Banking giant JP Morgan has announced a surprise loss in the third quarter, following legal expenses of $7.2bn (£4.5bn).
Net loss was at $0.4bn (17 cents a share) whilst revenue was $23.1bn (£14.5bn) versus $26bn last year. The bank is still in $11bn settlement talks with US regulators over mis-selling of mortgage-backed securities pre-the financial crisis.
This is JP Morgan's first loss under chief executive Jamie Dimon, who has been at the helm throughout the embarrassing financial scandals that triggered it. Ishaq Siddiqi of ETX Capital says:
Reputation of course, takes a bit of knocking but more so of Jamie Dimon, less so the bank itself. Though he’s steered JPM into financial stability since the financial crisis of 2008, Dimon’s lack of oversight of certain operations do raise questions over his future at JPM. The fact that he’s still the boss at JPM, when you compare him to say former Barclays CEO, Bob Diamond, who resigned in the wake of the libor scandal last year which saw the bank pay a penalty of £290 million, one cannot help wonder why Dimon is getting away unscathed without dismissal by his board?

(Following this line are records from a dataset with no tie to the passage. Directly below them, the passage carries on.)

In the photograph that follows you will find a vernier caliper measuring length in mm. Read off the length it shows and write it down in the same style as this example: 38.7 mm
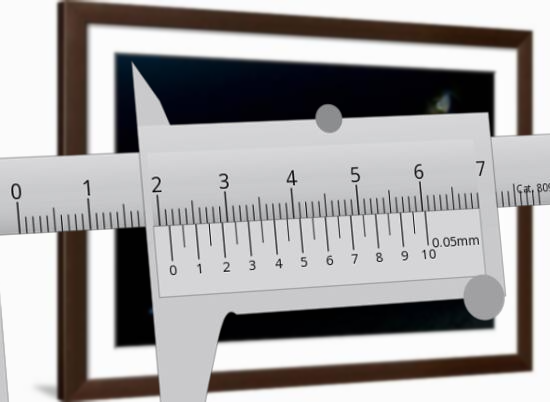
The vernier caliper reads 21.4 mm
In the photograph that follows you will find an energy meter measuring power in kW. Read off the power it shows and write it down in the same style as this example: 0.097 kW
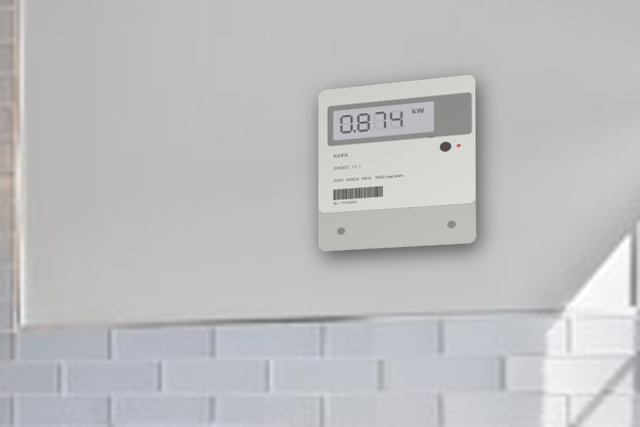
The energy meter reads 0.874 kW
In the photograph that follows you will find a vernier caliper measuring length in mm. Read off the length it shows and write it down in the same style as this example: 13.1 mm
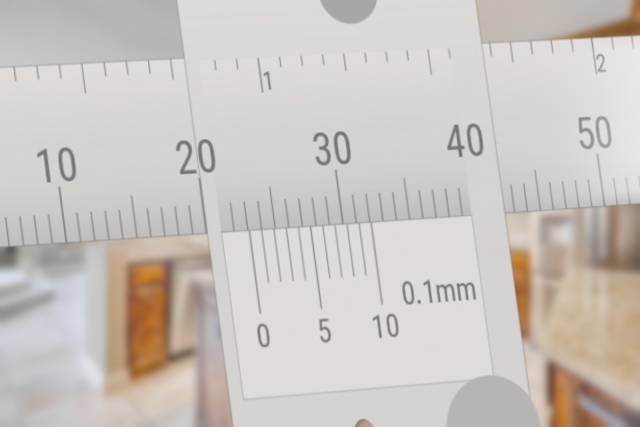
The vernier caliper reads 23.1 mm
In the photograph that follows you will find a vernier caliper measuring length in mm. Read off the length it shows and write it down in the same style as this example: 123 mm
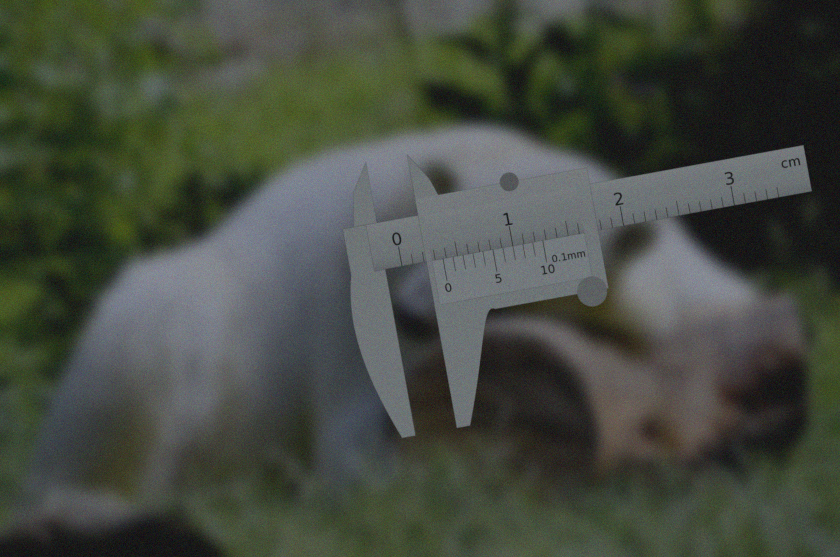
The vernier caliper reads 3.7 mm
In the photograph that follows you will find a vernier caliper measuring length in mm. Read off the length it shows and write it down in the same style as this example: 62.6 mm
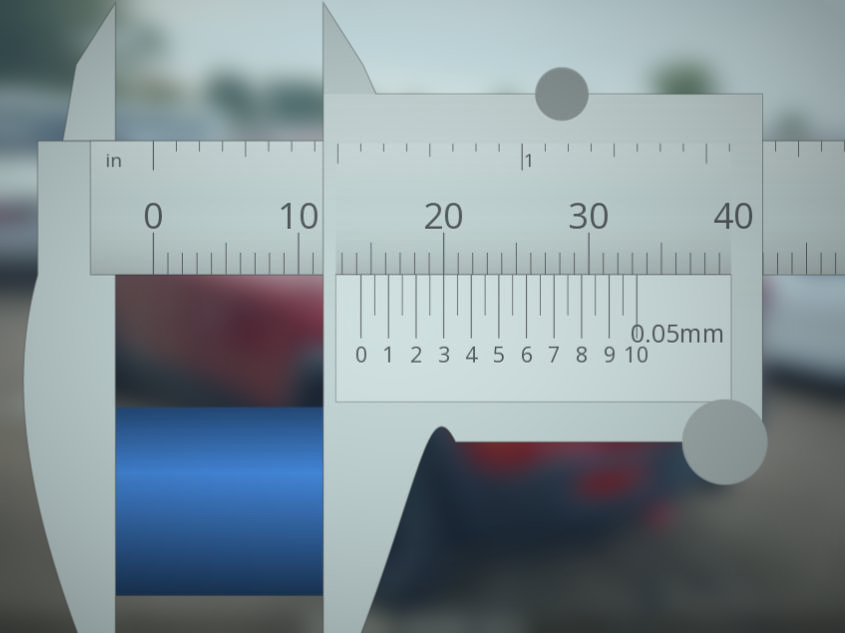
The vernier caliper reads 14.3 mm
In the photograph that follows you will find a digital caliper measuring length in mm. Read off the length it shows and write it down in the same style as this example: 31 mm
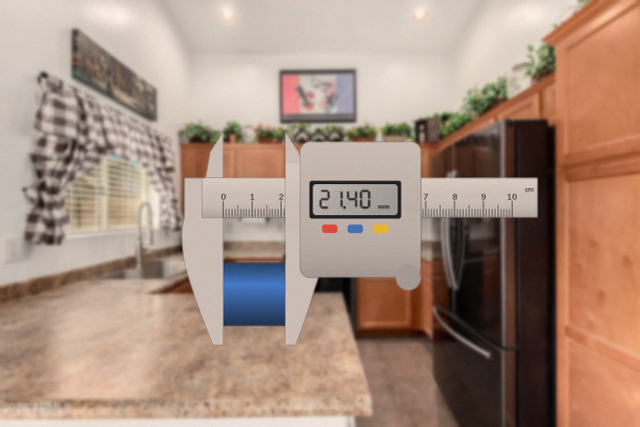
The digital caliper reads 21.40 mm
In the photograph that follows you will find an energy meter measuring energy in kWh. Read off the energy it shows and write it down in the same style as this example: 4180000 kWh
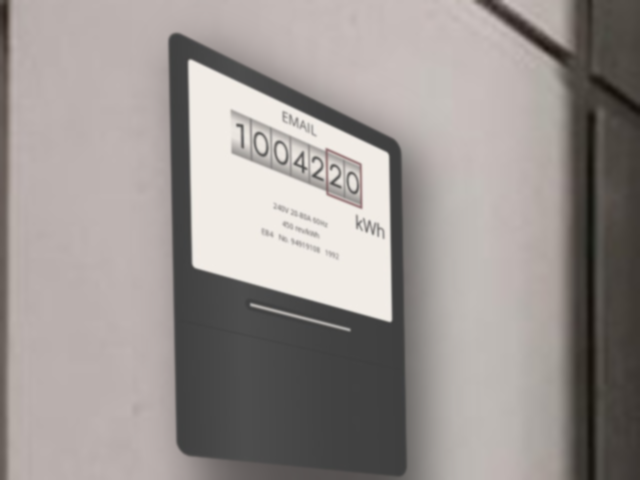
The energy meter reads 10042.20 kWh
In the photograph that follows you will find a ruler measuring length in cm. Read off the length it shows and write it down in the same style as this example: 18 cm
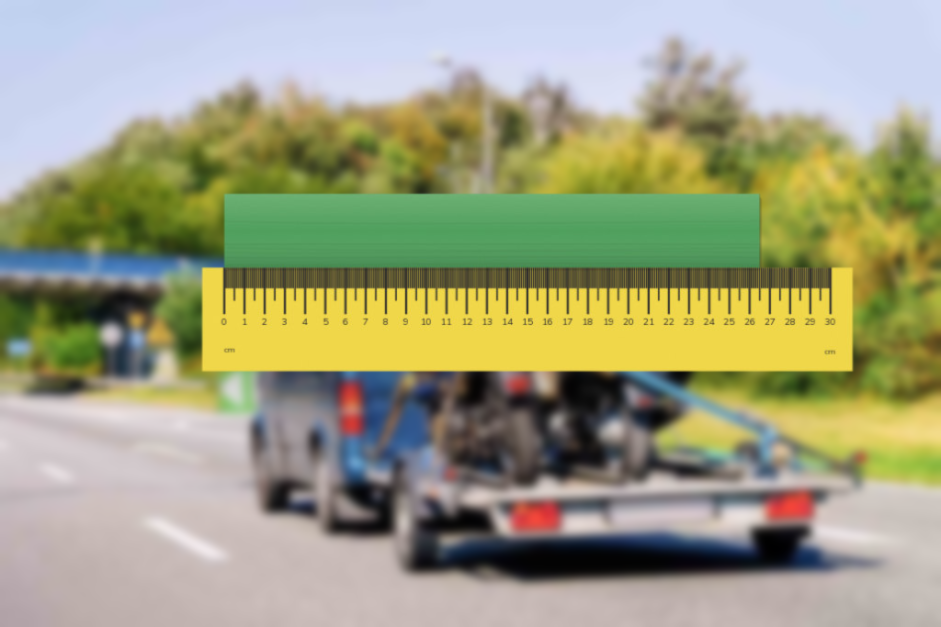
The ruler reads 26.5 cm
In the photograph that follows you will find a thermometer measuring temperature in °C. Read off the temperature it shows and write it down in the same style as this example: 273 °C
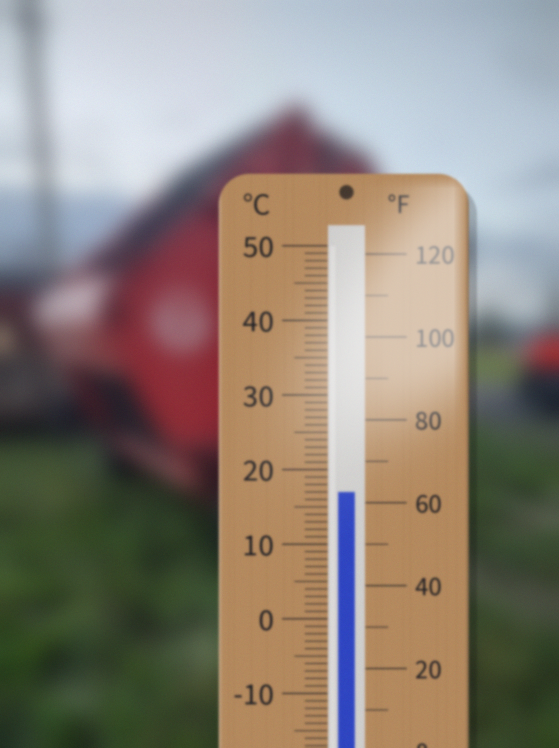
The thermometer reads 17 °C
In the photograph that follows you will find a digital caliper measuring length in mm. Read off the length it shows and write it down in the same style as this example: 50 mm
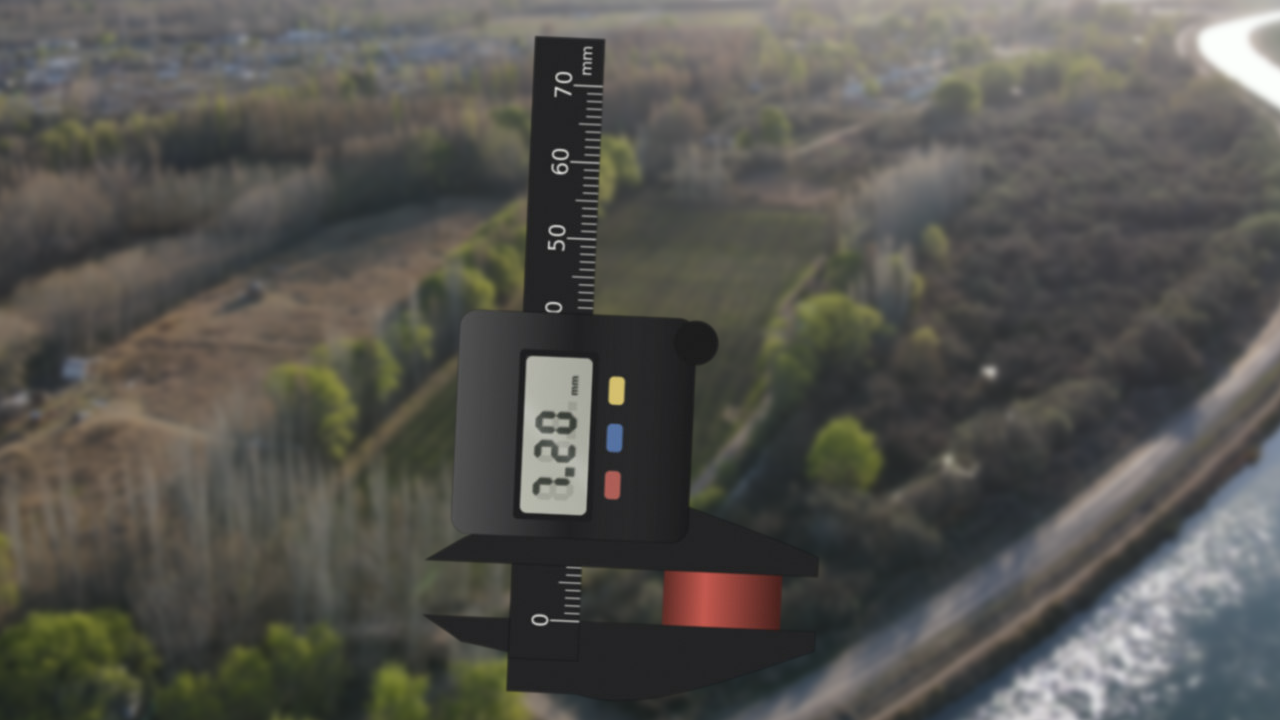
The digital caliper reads 7.20 mm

It must be noted that with JPM’s market cap is near $200billion, these legal charges can be absorbed without material impact to 2014 FY earnings. So long as they pay the bills, the market isn’t too concerned about JPM’s future – the shares are responding to just that by trading higher on Wall Street.
Excluding litigation costs, the bank saw a third quarter net income of $5.8bn (£3.6bn) and revenue of $23.9bn (£14.96bn).